抜粋本文:
%%
In [3]:
# %%
from pathlib import Path
import numpy as np
import pandas as pd
import mne

# =========================
# パス設定
# =========================

# プロジェクトルート
# 例: /Users/owner/EEG_48sounds 直下に ①〜⑥ の .ipynb がある想定
ROOT_DIR = Path("/Users/shunsuke/EEG_48sounds")  # ★自分の環境に合わせて変更

DERIV_DIR        = ROOT_DIR / "derivatives"
INDEX_TRIAL_CSV  = DERIV_DIR / "epoch_index_by_trial.csv"

QC_ALL_DIR   = DERIV_DIR / "qc_all"
QC_SUBJ_DIR  = DERIV_DIR / "qc_per_subject"
QC_ALL_DIR.mkdir(parents=True, exist_ok=True)
QC_SUBJ_DIR.mkdir(parents=True, exist_ok=True)

# =========================
# 解析対象 EEG チャンネル
# =========================
# 10-20 法 19ch + 耳たぶ
EEG_CHANNELS = [
    "EEG Fp1-Ref", "EEG Fp2-Ref",
    "EEG F3-Ref",  "EEG F4-Ref",
    "EEG C3-Ref",  "EEG C4-Ref",
    "EEG P3-Ref",  "EEG P4-Ref",
    "EEG O1-Ref",  "EEG O2-Ref",
    "EEG F7-Ref",  "EEG F8-Ref",
    "EEG T3-Ref",  "EEG T4-Ref",
    "EEG T5-Ref",  "EEG T6-Ref",
    "EEG Fz-Ref",  "EEG Cz-Ref", "EEG Pz-Ref",
    "EEG A1-Ref",  "EEG A2-Ref",
]

# =========================
# 閾値設定（前処理後の波形に合わせて調整）
# =========================
# ※ ②の前処理で既に：
#   - band-pass(0.1–40Hz) / ノッチ(50/100Hz)
#   - global bad channel 補間（ptp <5µV / >1000µV など）
#   - 平均基準 & ベースライン (-0.2〜0s)
#   が入っている前提。

# 「ほぼフラット」とみなす振幅 [µV]
#  → 1 trial 内で ptp < 5µV は、ほぼ情報がないレベル
FLAT_THRESH_UV = 5.0

# 「極端に大きい」とみなす振幅 [µV]
#  → 1ch が 1mV 超えるのは、典型的には強い筋電・動きアーチファクト
EXTREME_THRESH_UV = 1000.0

# trial 全体の max_ptp に対する上限 [µV]
#  → 1 trial 内のどこかで 1.5mV 超えなら「かなり極端」
%%
リスト抜粋:
%%
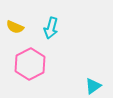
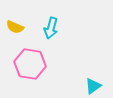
pink hexagon: rotated 24 degrees counterclockwise
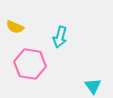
cyan arrow: moved 9 px right, 9 px down
cyan triangle: rotated 30 degrees counterclockwise
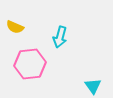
pink hexagon: rotated 16 degrees counterclockwise
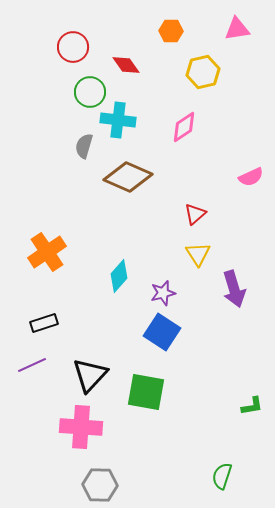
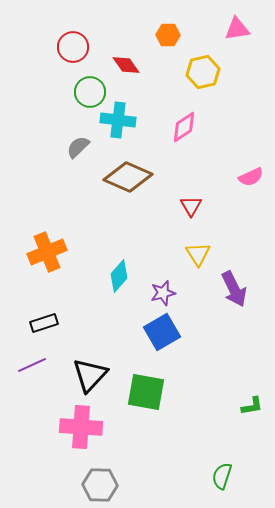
orange hexagon: moved 3 px left, 4 px down
gray semicircle: moved 6 px left, 1 px down; rotated 30 degrees clockwise
red triangle: moved 4 px left, 8 px up; rotated 20 degrees counterclockwise
orange cross: rotated 12 degrees clockwise
purple arrow: rotated 9 degrees counterclockwise
blue square: rotated 27 degrees clockwise
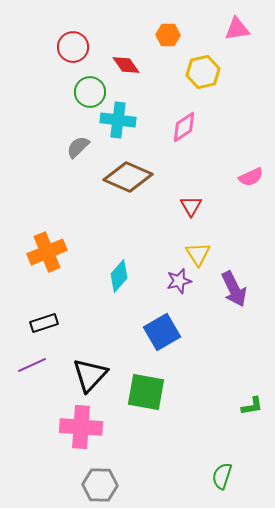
purple star: moved 16 px right, 12 px up
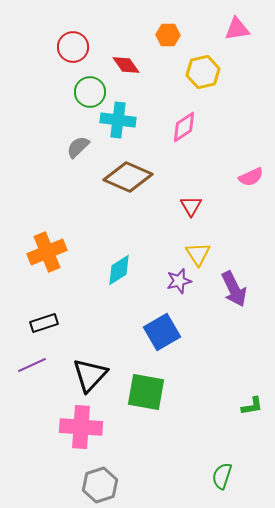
cyan diamond: moved 6 px up; rotated 16 degrees clockwise
gray hexagon: rotated 20 degrees counterclockwise
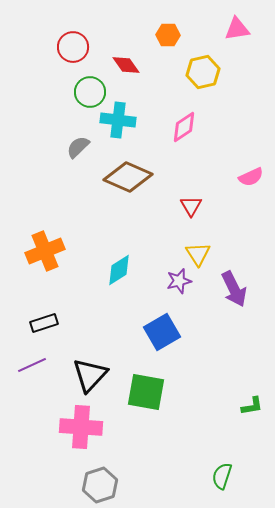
orange cross: moved 2 px left, 1 px up
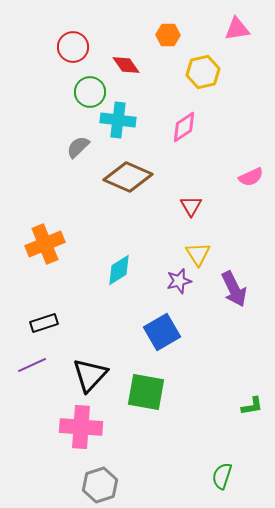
orange cross: moved 7 px up
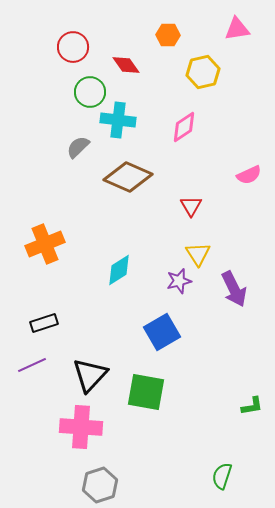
pink semicircle: moved 2 px left, 2 px up
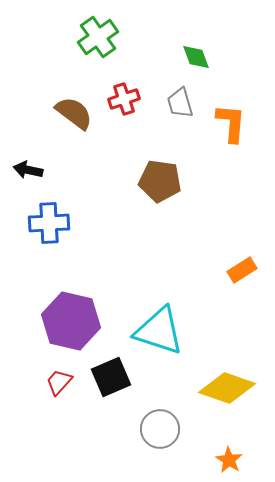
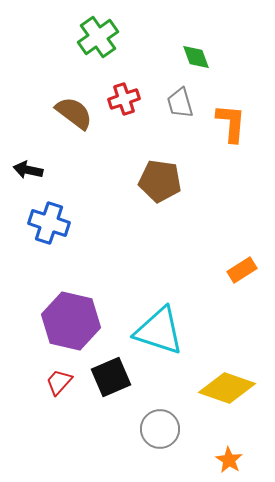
blue cross: rotated 21 degrees clockwise
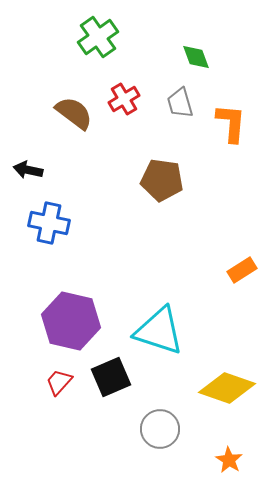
red cross: rotated 12 degrees counterclockwise
brown pentagon: moved 2 px right, 1 px up
blue cross: rotated 6 degrees counterclockwise
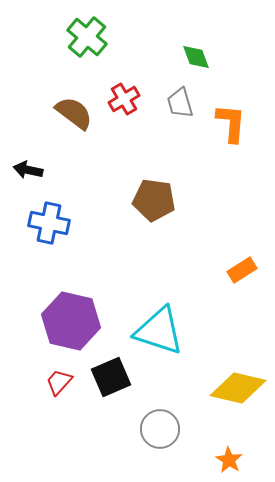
green cross: moved 11 px left; rotated 15 degrees counterclockwise
brown pentagon: moved 8 px left, 20 px down
yellow diamond: moved 11 px right; rotated 6 degrees counterclockwise
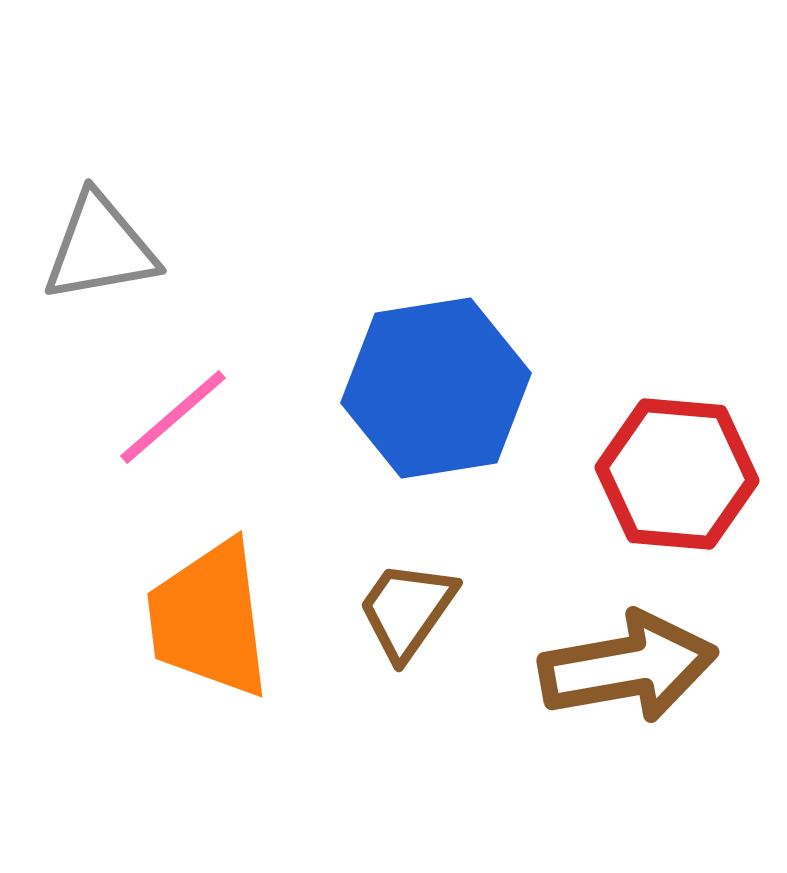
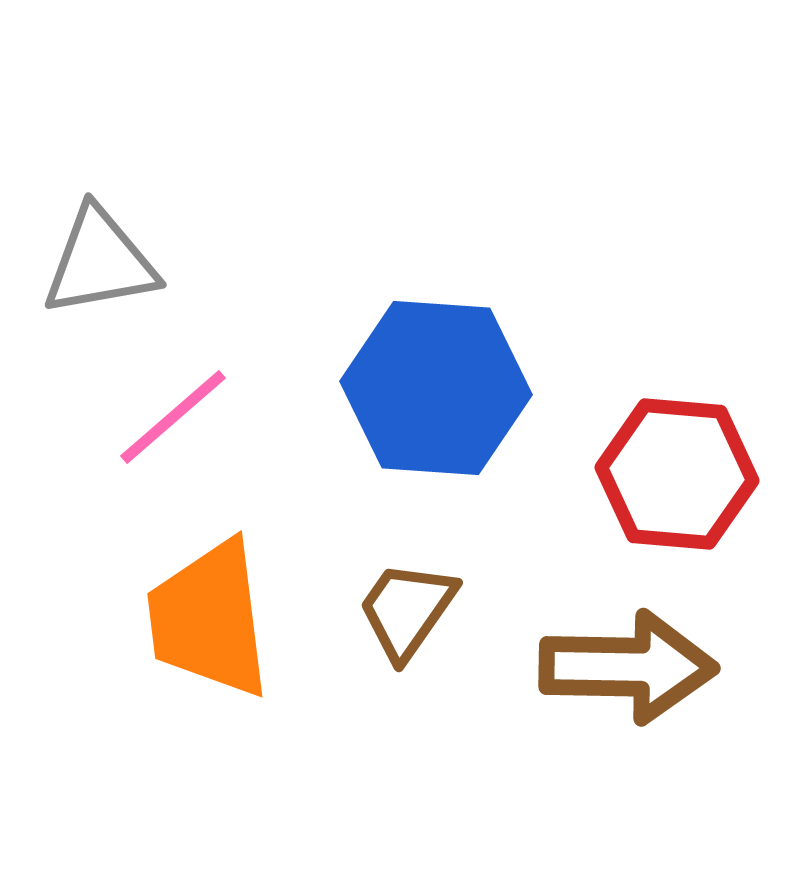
gray triangle: moved 14 px down
blue hexagon: rotated 13 degrees clockwise
brown arrow: rotated 11 degrees clockwise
%%
記述課題 A: 抜粋本文のうち、「# 「極端に大きい」とみなす振幅 [µV]」から始めて「内のどこかで 1.5mV 超えなら「かなり極端」」までの部分を、一字一句変えずに書き出してください。
記述課題 B: リストについて、「cyan arrow: moved 9 px right, 9 px down」を含む行から「pink semicircle: moved 2 px left, 2 px up」を含む行までを、「行番号」と「内容」の2列からなるMarkdownの表に整理してください。空行と図の行は表に含めないでください。

課題の解答 A:
# 「極端に大きい」とみなす振幅 [µV]
#  → 1ch が 1mV 超えるのは、典型的には強い筋電・動きアーチファクト
EXTREME_THRESH_UV = 1000.0

# trial 全体の max_ptp に対する上限 [µV]
#  → 1 trial 内のどこかで 1.5mV 超えなら「かなり極端」

課題の解答 B:
| 行番号 | 内容 |
|---|---|
| 1 | cyan arrow: moved 9 px right, 9 px down |
| 2 | cyan triangle: rotated 30 degrees counterclockwise |
| 3 | pink hexagon: rotated 16 degrees counterclockwise |
| 4 | orange hexagon: moved 3 px left, 4 px down |
| 5 | gray semicircle: moved 6 px left, 1 px down; rotated 30 degrees clockwise |
| 6 | red triangle: moved 4 px left, 8 px up; rotated 20 degrees counterclockwise |
| 7 | orange cross: rotated 12 degrees clockwise |
| 8 | purple arrow: rotated 9 degrees counterclockwise |
| 9 | blue square: rotated 27 degrees clockwise |
| 10 | purple star: moved 16 px right, 12 px up |
| 11 | cyan diamond: moved 6 px up; rotated 16 degrees clockwise |
| 12 | gray hexagon: rotated 20 degrees counterclockwise |
| 13 | orange cross: moved 2 px left, 1 px up |
| 14 | orange cross: moved 7 px up |
| 15 | pink semicircle: moved 2 px left, 2 px up |